Wednesday , 3 June 2026

Data Protection Tops the Priorities of Cybersecurity Leaders

GULF TIME

Tarek Jammoul, Director, North Gulf and Levant Countries, TrendAI™️: Over the past year, I’ve seen a clear shift in how organizations across the Gulf approach cybersecurity. There is growing momentum around AI-driven security, automation, and advanced threat intelligence, as organizations look to strengthen resilience and respond to threats faster.

That momentum is only expected to grow. By 2030, AI is projected to contribute nearly $320 billion to the Middle East economy, while governments and enterprises across the Gulf continue investing heavily in cloud, AI, and digital infrastructure as part of broader national transformation agendas.

But alongside this rapid adoption, another priority is becoming impossible to ignore: control over data.

In recent years, frameworks such as GDPR, the EU AI Act, and national data protection laws across the Gulf have placed greater accountability on organizations to secure sensitive data and ensure transparency around how it is processed, stored, and governed. At the same time, countries are strengthening national cybersecurity and data governance strategies to protect critical infrastructure and reinforce digital resilience.

The Growing Gap Between Capability and Control

The challenge is that many modern security capabilities rely on distributed architectures, where sensitive data is processed across multiple environments. While this enables the speed and scale required to detect sophisticated threats, it can also introduce dependencies beyond organizational or national boundaries.

This creates a gap at the heart of modern security operations. Fragmented data control reduces visibility, complicates response, and increases the risk of delays when speed is most critical. The financial impact is already evident, with 15% of organizations in the region reporting data breaches costing more than US$100,000, while many remain unprepared for cloud-related threats and third-party breaches exposures driven by external dependencies and limited control over data processing.

Redefining Security Through Sovereignty

This is where the concept of sovereign security becomes critical.

Rather than forcing organizations to choose between capability and control, sovereign architectures are designed to deliver both. They enable advanced cybersecurity platforms to operate within environments that guarantee full data jurisdiction, ensuring that data is processed, stored, and governed locally while still benefiting from global intelligence.

This shift is increasingly reflected across the region, where governments are aligning national priorities around strengthening cyber resilience and securing critical digital infrastructure.

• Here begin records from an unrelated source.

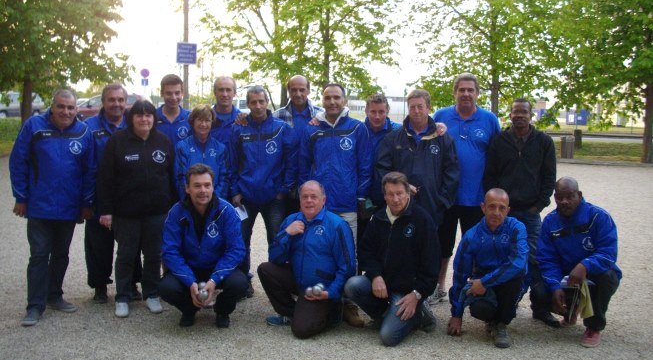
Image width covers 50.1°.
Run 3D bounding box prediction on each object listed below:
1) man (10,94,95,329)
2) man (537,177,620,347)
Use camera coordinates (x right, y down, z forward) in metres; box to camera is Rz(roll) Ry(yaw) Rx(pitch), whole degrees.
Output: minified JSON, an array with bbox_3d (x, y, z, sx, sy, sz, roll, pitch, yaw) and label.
[{"bbox_3d":[-2.028,0.177,5.185,0.600,1.675,0.480,0,6,-15],"label":"man"},{"bbox_3d":[1.816,0.547,5.030,0.600,1.133,0.720,4,7,28],"label":"man"}]

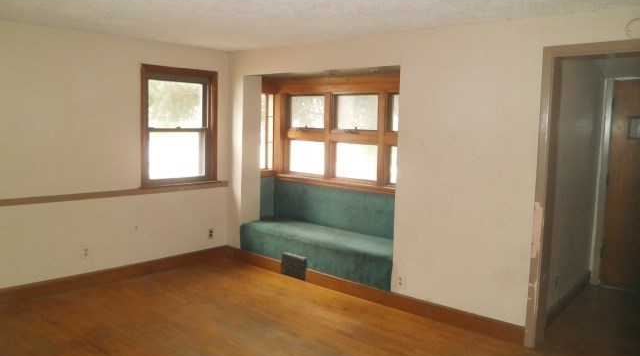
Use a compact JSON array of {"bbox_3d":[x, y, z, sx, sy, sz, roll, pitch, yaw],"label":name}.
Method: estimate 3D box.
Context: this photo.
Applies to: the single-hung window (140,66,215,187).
[{"bbox_3d":[-1.486,-0.543,5.135,0.116,1.224,0.931,6,8,40],"label":"single-hung window"}]

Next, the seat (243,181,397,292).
[{"bbox_3d":[0.065,0.530,5.103,2.100,0.790,0.659,6,8,40],"label":"seat"}]

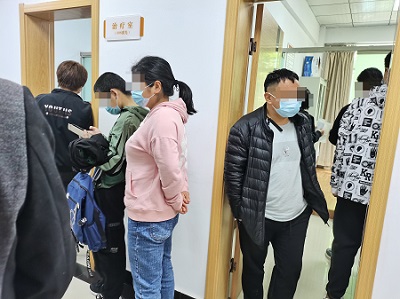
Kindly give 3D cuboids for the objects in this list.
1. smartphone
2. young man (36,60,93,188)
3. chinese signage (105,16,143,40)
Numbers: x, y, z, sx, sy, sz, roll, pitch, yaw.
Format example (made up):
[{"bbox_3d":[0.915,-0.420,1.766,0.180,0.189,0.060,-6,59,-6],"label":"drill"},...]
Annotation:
[{"bbox_3d":[-0.763,-0.112,1.890,0.160,0.010,0.076,29,-32,0],"label":"smartphone"},{"bbox_3d":[-1.003,0.210,2.240,0.480,1.700,0.310,7,9,18],"label":"young man"},{"bbox_3d":[-0.491,-0.783,1.943,0.332,0.156,0.022,8,10,27],"label":"chinese signage"}]

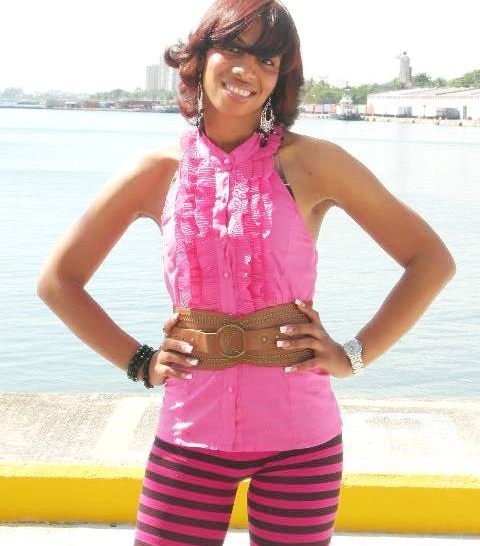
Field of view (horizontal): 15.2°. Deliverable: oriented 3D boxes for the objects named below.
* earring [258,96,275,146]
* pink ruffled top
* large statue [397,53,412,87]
[{"bbox_3d":[0.049,-0.280,3.310,0.027,0.090,0.014,4,5,-9],"label":"earring"},{"bbox_3d":[0.016,0.025,3.380,0.340,0.610,0.250,-1,6,12],"label":"pink ruffled top"},{"bbox_3d":[58.704,-72.622,640.000,4.900,12.800,4.300,2,5,12],"label":"large statue"}]

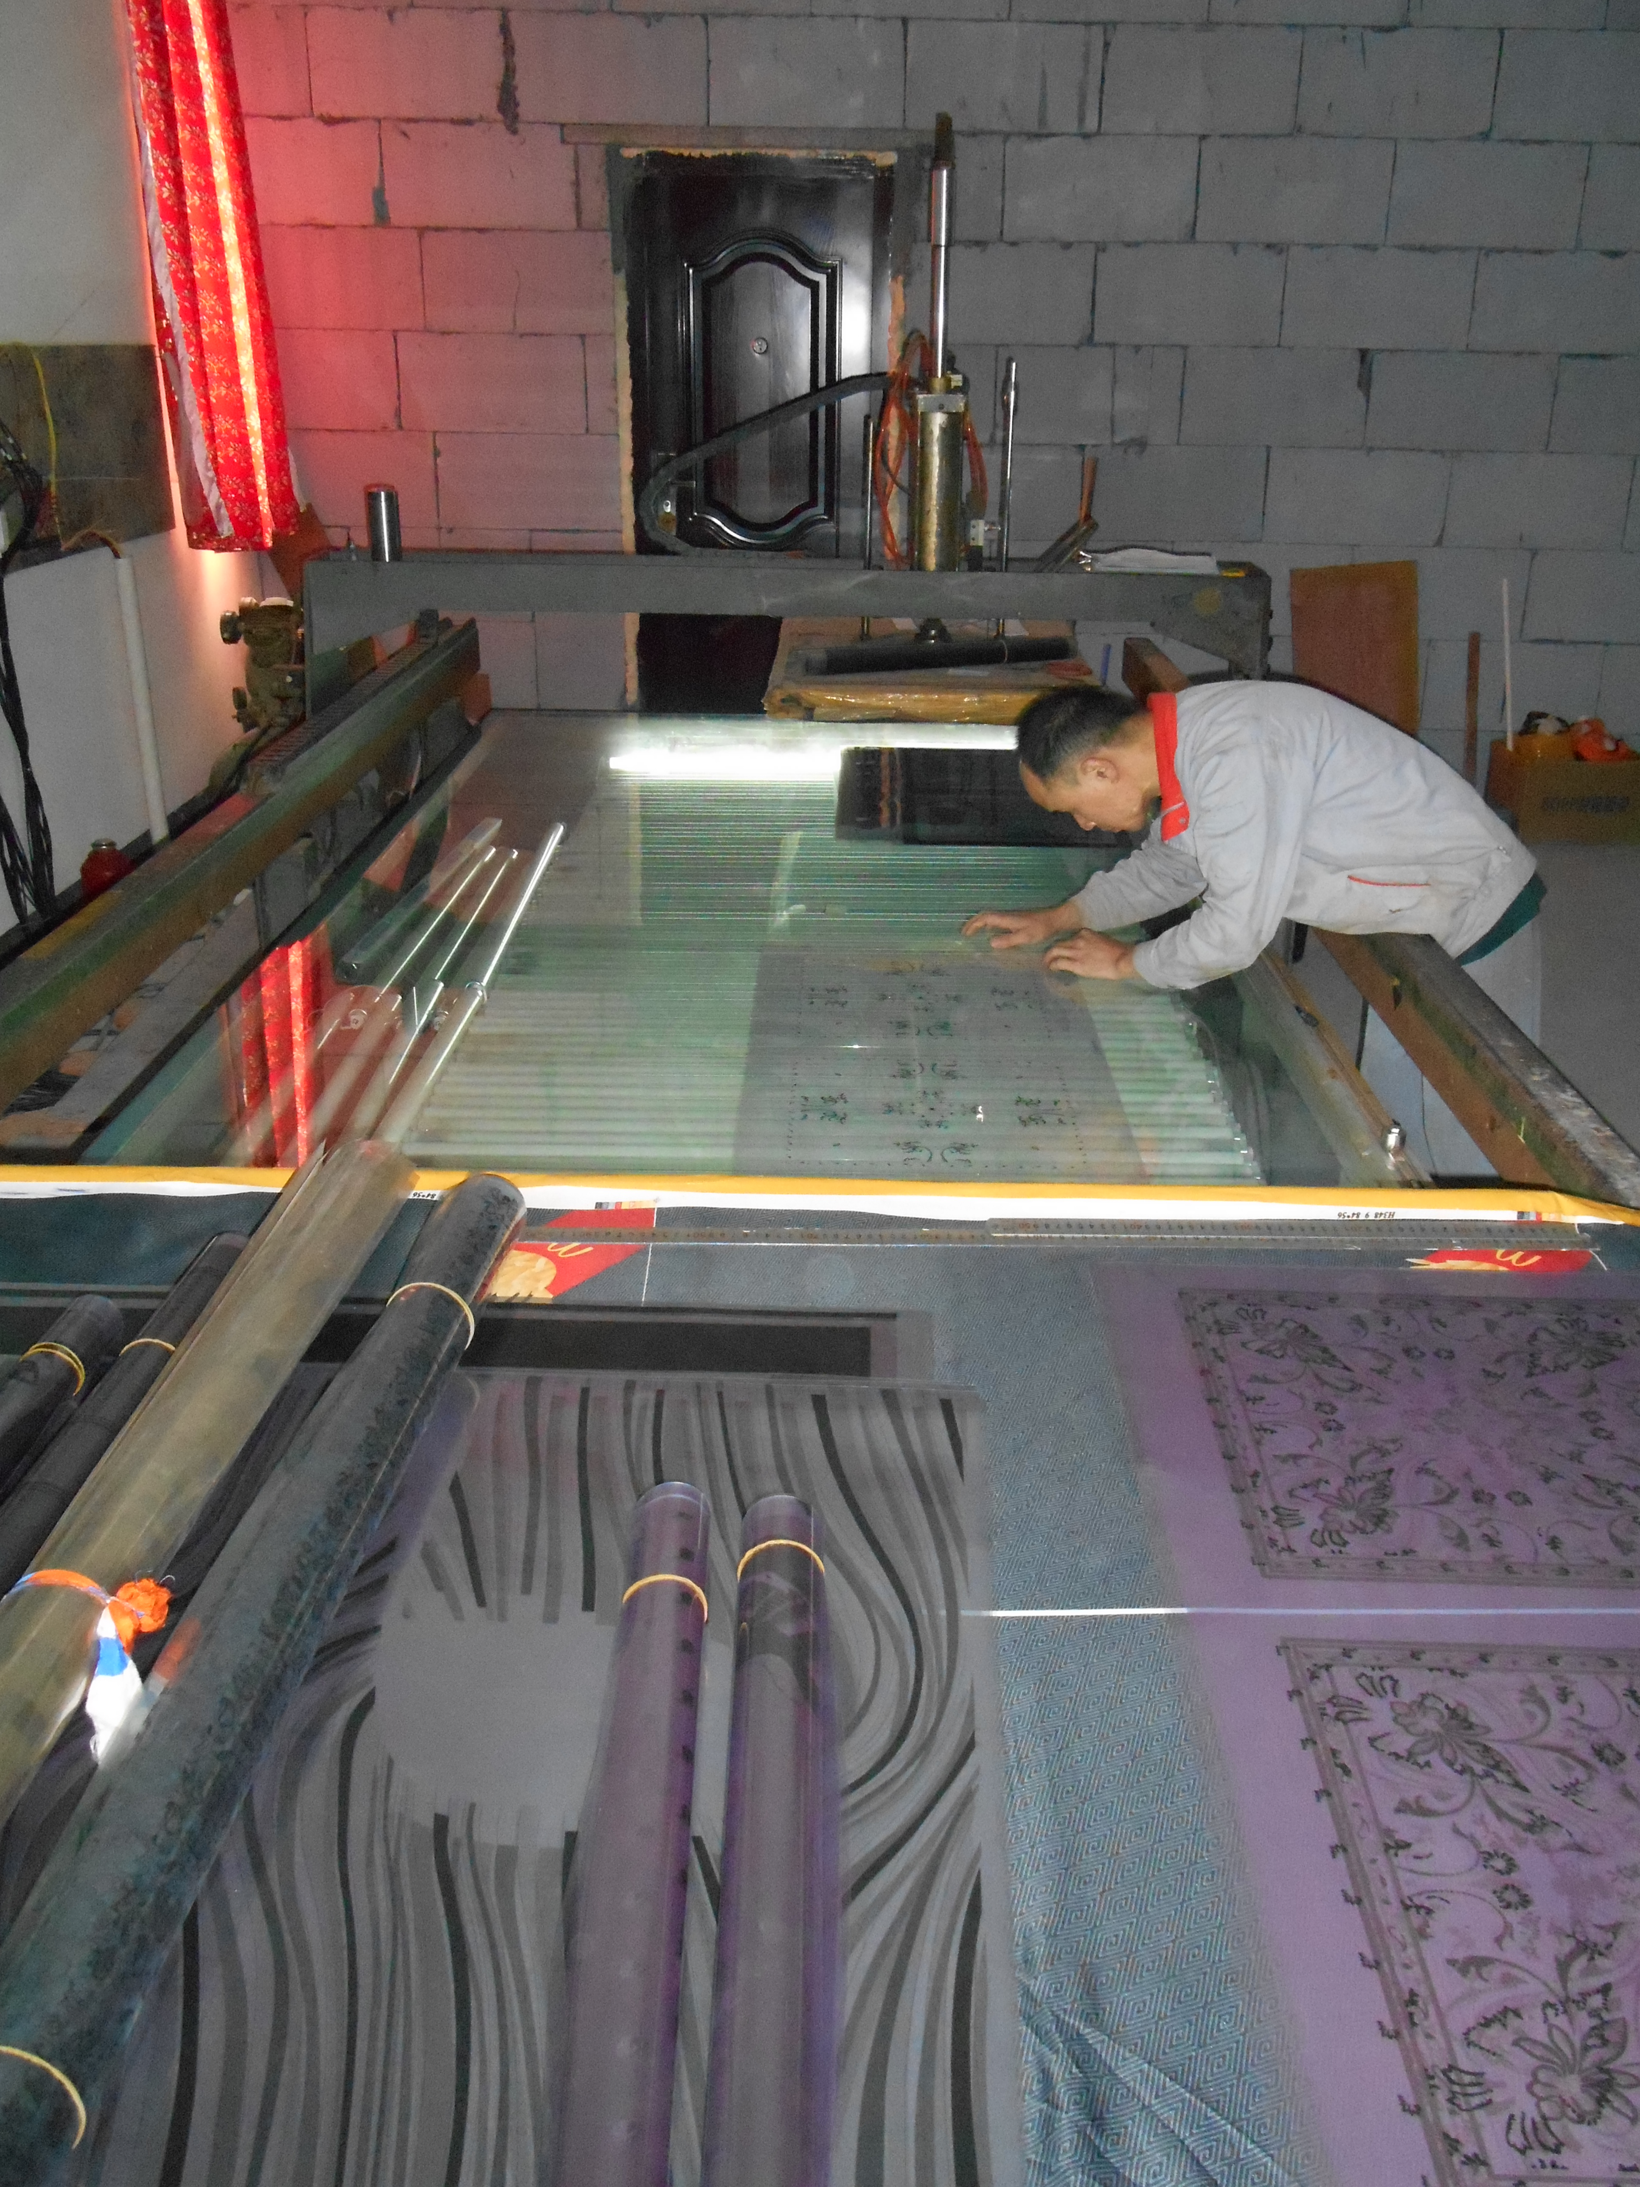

Building for Control Without Compromise

In practice, sovereign security models change how organizations respond to threats. By keeping data within controlled environments, they enable stronger visibility, faster decision-making, and the ability to act without reliance on external systems.

Platforms such as Trend Vision One – Sovereign and Private Cloud (V1SPC) reflect this approach, enabling organizations to run modern, AI-powered security operations within fully sovereign environments. By combining advanced detection and response capabilities with local data control, they remove the traditional trade-off between performance and governance.

Ultimately, sovereignty is not about limiting innovation. It is about ensuring that organizations can operate with clarity and authority when it matters most.

For security leaders, the priority is no longer simply adopting advanced security capabilities, but doing so in a way that ensures control is never compromised. Because when an incident occurs, response is only as strong as the visibility and authority behind it.